A report in the Appropriation Bill presented by Finance minister Mark Brown in Parliament on Friday states the Cook Islands economy had experienced a strong run of real economic growth in recent years, averaging 3.7 per cent per year from 2011/12 to 2016/17.
Over the past three years, the report said, tourist arrivals have risen by an average of nearly 11 per cent per year, from 121,772 in 2014/15 to 164,800 in 2017/18. July 2018 saw the most visitors the Cook Islands has ever seen, with 18,332 arrivals.
The value of residential and commercial (commercial, tourism and community buildings) building approvals had also been much higher than trend in the three years to 2017/18, added the report.
“The rise in residential approvals appears to be for holiday houses, rather than residential living, driven by tourism growth.
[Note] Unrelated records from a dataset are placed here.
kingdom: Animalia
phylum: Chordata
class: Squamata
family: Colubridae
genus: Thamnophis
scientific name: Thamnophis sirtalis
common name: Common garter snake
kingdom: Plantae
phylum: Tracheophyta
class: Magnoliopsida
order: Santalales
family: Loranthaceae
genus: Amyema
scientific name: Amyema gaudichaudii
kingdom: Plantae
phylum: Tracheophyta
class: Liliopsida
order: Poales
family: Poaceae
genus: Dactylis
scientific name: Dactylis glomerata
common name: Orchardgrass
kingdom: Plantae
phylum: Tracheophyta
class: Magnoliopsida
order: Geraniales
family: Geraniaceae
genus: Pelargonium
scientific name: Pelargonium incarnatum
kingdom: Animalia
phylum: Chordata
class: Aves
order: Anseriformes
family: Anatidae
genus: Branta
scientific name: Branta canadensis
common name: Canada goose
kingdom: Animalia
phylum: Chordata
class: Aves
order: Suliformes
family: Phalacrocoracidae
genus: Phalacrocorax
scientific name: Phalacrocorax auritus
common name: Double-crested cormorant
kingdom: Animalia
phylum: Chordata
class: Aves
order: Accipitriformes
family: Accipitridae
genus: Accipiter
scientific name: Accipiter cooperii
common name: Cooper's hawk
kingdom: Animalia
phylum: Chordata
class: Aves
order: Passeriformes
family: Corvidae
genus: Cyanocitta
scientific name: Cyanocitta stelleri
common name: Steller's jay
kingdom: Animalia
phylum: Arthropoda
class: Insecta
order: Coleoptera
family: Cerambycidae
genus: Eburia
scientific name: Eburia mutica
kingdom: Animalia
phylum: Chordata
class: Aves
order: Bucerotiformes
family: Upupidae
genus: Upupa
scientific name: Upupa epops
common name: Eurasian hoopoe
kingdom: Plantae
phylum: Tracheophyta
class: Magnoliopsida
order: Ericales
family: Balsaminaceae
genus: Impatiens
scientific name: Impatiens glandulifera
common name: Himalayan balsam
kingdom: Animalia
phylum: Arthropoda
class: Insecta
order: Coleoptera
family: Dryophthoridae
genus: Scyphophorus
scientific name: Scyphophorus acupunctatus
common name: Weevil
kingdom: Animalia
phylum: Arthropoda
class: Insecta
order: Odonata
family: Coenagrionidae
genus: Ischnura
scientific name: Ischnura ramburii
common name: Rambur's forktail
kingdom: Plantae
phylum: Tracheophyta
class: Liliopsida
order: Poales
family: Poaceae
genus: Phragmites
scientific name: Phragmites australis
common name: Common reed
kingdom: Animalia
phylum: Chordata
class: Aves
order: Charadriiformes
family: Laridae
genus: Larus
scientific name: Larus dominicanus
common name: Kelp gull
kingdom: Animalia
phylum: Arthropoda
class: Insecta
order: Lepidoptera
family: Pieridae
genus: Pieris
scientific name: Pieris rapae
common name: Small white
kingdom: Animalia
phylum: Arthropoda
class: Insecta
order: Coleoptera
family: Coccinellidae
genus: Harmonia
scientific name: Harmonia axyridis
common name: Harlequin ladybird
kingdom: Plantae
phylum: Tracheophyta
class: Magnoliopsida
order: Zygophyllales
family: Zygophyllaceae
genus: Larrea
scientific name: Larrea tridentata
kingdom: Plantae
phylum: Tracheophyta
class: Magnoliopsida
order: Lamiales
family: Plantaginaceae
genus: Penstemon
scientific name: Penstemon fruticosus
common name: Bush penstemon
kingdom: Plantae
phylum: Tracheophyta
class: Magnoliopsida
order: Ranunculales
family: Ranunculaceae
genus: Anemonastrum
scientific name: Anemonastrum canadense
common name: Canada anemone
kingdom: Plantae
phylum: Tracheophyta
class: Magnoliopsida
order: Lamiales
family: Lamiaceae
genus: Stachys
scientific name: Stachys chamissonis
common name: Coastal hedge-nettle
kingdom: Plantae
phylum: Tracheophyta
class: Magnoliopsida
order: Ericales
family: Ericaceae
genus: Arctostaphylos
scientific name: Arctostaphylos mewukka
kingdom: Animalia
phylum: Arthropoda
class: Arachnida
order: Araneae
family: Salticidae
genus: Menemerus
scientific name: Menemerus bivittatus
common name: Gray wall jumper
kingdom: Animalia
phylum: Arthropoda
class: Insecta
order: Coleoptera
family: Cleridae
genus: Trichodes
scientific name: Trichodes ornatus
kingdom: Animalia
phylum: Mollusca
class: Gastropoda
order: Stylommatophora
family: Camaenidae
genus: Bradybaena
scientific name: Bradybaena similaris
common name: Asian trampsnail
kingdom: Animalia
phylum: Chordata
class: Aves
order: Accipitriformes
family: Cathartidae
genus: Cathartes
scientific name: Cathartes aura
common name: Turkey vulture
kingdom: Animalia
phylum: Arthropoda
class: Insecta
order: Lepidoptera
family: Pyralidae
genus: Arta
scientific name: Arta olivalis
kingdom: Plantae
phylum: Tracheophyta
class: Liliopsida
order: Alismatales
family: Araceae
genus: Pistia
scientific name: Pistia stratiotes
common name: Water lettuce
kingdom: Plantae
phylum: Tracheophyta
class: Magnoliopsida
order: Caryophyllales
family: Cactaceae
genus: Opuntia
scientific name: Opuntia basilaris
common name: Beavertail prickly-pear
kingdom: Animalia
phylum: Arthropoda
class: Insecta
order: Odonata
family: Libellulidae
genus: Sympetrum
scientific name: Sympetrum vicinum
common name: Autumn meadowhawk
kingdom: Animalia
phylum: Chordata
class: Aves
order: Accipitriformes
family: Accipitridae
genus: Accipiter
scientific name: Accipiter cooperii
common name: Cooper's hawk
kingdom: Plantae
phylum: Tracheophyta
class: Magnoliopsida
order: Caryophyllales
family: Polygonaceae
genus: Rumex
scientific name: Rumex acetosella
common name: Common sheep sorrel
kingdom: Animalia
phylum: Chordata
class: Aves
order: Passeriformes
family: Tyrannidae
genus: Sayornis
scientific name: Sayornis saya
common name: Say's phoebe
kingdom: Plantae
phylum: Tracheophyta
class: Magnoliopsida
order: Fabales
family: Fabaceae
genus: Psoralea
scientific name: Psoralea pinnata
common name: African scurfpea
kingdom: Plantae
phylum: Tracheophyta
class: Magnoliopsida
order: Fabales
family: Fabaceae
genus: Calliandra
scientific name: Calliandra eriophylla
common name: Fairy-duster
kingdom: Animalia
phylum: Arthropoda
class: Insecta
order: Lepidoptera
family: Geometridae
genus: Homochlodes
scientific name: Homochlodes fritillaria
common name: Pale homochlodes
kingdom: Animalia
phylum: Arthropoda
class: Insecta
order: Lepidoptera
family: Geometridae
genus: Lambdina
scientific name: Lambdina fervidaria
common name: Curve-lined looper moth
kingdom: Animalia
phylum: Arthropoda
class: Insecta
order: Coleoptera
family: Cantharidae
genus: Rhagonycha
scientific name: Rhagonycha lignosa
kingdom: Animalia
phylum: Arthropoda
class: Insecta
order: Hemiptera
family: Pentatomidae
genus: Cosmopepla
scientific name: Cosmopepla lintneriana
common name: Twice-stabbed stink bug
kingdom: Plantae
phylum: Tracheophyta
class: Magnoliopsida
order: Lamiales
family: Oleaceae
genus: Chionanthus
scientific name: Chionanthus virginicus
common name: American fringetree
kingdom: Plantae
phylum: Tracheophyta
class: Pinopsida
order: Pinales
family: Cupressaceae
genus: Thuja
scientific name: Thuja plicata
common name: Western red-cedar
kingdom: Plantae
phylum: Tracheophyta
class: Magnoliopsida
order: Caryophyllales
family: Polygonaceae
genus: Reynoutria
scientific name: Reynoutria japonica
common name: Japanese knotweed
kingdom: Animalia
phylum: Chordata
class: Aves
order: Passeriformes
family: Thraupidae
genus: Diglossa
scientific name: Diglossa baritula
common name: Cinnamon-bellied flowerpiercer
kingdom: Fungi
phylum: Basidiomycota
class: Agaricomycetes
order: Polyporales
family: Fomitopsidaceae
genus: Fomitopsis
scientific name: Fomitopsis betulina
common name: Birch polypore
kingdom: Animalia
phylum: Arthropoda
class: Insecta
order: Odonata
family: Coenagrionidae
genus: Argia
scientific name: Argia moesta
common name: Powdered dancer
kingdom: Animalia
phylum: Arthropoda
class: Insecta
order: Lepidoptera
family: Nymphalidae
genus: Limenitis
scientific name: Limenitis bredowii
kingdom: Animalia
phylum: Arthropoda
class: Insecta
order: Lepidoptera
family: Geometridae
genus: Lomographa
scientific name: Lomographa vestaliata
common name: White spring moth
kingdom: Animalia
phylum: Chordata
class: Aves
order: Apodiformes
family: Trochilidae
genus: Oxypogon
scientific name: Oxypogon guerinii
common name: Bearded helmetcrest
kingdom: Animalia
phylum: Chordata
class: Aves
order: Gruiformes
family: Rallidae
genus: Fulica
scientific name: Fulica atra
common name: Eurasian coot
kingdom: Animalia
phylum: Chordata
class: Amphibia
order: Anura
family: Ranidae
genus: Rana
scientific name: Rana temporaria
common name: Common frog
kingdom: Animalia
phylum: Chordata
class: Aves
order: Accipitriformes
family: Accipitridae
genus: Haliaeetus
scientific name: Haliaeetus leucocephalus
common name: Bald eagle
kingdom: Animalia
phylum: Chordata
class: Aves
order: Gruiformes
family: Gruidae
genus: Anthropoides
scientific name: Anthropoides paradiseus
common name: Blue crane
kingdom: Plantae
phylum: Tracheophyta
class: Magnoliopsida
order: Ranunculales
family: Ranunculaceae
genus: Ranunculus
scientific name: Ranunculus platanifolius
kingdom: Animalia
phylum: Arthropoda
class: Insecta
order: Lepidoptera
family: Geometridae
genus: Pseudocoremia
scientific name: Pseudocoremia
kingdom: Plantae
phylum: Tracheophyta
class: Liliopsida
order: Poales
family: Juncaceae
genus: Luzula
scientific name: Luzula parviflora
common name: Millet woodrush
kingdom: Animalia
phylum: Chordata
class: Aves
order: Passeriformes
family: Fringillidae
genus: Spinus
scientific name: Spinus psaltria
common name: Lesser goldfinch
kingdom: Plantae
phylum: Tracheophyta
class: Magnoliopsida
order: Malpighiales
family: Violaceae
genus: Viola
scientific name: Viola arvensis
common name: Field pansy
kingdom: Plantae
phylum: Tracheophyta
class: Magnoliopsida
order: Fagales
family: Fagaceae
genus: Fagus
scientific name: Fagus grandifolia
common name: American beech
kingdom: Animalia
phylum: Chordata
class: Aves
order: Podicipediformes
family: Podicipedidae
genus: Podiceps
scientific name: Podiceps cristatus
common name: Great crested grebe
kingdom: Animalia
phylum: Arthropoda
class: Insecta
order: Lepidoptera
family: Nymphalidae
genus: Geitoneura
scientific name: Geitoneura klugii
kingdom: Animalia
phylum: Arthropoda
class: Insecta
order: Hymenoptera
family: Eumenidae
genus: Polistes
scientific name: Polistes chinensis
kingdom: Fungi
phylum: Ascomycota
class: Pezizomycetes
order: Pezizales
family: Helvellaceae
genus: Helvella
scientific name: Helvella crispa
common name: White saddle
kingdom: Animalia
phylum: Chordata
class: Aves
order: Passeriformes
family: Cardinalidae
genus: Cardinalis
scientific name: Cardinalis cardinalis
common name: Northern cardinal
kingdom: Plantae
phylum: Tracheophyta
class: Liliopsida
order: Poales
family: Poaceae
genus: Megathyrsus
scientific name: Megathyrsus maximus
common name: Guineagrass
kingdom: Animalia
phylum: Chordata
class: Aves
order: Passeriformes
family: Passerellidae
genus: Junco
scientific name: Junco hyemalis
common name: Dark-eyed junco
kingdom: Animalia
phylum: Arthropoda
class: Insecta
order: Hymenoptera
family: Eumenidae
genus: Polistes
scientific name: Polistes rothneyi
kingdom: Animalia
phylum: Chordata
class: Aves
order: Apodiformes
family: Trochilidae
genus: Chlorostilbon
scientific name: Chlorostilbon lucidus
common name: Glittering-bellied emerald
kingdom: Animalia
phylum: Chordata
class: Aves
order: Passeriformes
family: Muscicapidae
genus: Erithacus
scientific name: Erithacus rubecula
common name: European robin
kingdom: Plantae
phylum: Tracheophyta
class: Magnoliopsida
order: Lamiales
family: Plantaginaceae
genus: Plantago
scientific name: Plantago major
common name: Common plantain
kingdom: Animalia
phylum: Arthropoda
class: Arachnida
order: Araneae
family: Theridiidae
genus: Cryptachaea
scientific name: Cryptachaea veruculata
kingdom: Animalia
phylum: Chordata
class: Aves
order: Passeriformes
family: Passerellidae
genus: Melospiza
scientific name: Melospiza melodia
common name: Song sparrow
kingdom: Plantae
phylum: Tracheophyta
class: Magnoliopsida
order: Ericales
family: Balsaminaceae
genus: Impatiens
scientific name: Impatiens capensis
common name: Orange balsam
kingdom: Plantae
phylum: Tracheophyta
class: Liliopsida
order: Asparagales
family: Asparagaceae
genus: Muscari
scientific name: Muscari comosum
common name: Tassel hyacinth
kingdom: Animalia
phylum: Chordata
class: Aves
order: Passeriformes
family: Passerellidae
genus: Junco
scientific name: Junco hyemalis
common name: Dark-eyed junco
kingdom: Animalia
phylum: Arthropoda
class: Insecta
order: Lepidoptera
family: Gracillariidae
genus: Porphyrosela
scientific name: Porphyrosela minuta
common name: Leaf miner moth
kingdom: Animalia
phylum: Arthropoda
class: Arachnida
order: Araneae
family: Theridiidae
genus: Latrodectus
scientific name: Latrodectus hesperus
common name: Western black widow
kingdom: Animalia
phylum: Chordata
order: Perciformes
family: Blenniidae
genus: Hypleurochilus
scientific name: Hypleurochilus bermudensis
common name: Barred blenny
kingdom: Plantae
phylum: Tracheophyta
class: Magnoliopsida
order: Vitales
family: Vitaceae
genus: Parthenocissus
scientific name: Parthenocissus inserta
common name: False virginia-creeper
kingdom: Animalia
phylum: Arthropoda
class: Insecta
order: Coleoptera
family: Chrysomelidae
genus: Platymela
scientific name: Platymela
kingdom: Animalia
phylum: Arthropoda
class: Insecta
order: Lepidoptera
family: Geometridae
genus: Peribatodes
Commercial approvals have been led by a number of large community projects, as well as a significant spike in tourist accommodation approvals,” the report said.
The report also said government capital expenditure, including on a number of large signature projects such as renewable energy in the Pa Enua and Te Mato Vai, had risen from an average of $13.6 million from 2012/13 to 2014/15, to $15.7 million over the past three years.
This strong economic performance may result in the graduation of the Cook Islands from the Organisation for Economic Cooperation and Development’s (OECD) Official Development Assistance (ODA) eligibility list in early 2019.
And if this happens, then the Cook Islands will lose the ODA it receives from foreign countries every year.
Finance minister Brown in his Budget speech last week said this year the government estimates the country would receive $61 million in official development assistance, the majority of which will fund ambitious capital projects such as Te Mato Vai and the Manatua Cable.
Work is currently being undertaken by the Statistics Office to develop comprehensive balance of payments data, which will be used to determine the Cook Islands’ Gross National Income for the past three years, said the report.
This data will be used by the OECD to determine whether the Cook Islands has reached the level of economic development required to graduate to “high income status”.
“Preliminary analysis by the government suggests that the Cook Islands economy is currently performing above its potential level – that is the Cook Islands is facing a positive output gap,” the report said.
“While there is little sign of economic overheating in the leading economic indicator, the CPI, there are increasing signs of capacity constraints emerging in the labour and housing markets, and the construction sector.
“As a result, the government has maintained consistent capital expenditure estimates in the 2018/19 Budget to ensure that it does not further fuel the constraints in these sectors.”
In summary, the report said the outlook for Cook Islands economy was positive albeit at lower levels than seen in recent years, with real GDP (gross domestic product) growth expected to average 1.7 per cent per year.
The report also said over the longer-term, a number of planned capital projects were expected to increase the productive capacity of the Cook Islands economy, increasing the “potential GDP” in future years, helping to ease capacity constraints.